Try it: Convert the lines of the records below into a Markdown table with the columns No. and Line, numbering each row and omitting blank lines. Begin at the line that has "价格: 2022-11-16" and stop after the line that has "市净率: 2022-11-1".

Dataset:
● ● ● ●
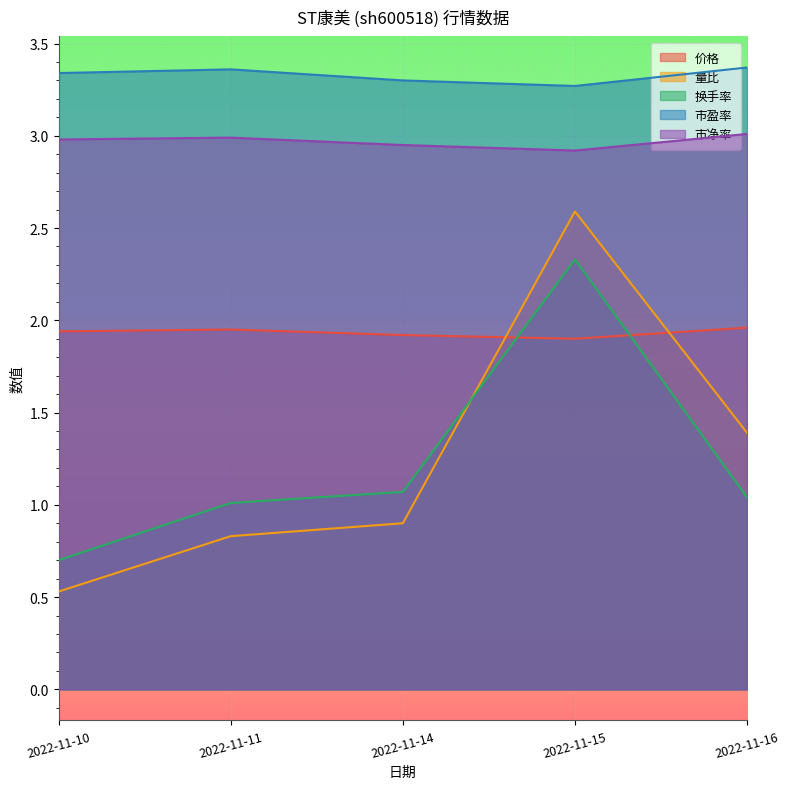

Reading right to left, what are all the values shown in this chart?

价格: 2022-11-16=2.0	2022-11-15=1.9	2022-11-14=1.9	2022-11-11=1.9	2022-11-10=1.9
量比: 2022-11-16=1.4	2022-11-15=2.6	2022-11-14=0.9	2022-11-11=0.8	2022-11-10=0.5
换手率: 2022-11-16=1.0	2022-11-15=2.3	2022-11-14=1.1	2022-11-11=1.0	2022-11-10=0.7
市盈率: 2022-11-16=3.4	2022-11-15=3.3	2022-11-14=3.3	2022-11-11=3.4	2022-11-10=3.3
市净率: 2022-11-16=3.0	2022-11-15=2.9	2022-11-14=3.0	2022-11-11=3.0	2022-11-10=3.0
● ● ● ●
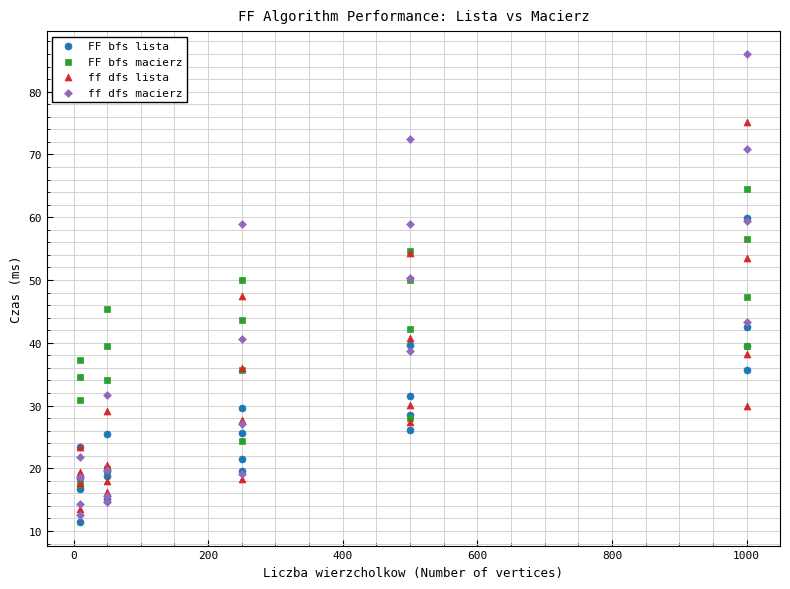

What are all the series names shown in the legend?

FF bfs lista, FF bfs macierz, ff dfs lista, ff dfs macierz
● ● ● ●
Expected answer:
| No. | Line |
|---|---|
| 1 | 价格: 2022-11-16=2.0	2022-11-15=1.9	2022-11-14=1.9	2022-11-11=1.9	2022-11-10=1.9 |
| 2 | 量比: 2022-11-16=1.4	2022-11-15=2.6	2022-11-14=0.9	2022-11-11=0.8	2022-11-10=0.5 |
| 3 | 换手率: 2022-11-16=1.0	2022-11-15=2.3	2022-11-14=1.1	2022-11-11=1.0	2022-11-10=0.7 |
| 4 | 市盈率: 2022-11-16=3.4	2022-11-15=3.3	2022-11-14=3.3	2022-11-11=3.4	2022-11-10=3.3 |
| 5 | 市净率: 2022-11-16=3.0	2022-11-15=2.9	2022-11-14=3.0	2022-11-11=3.0	2022-11-10=3.0 |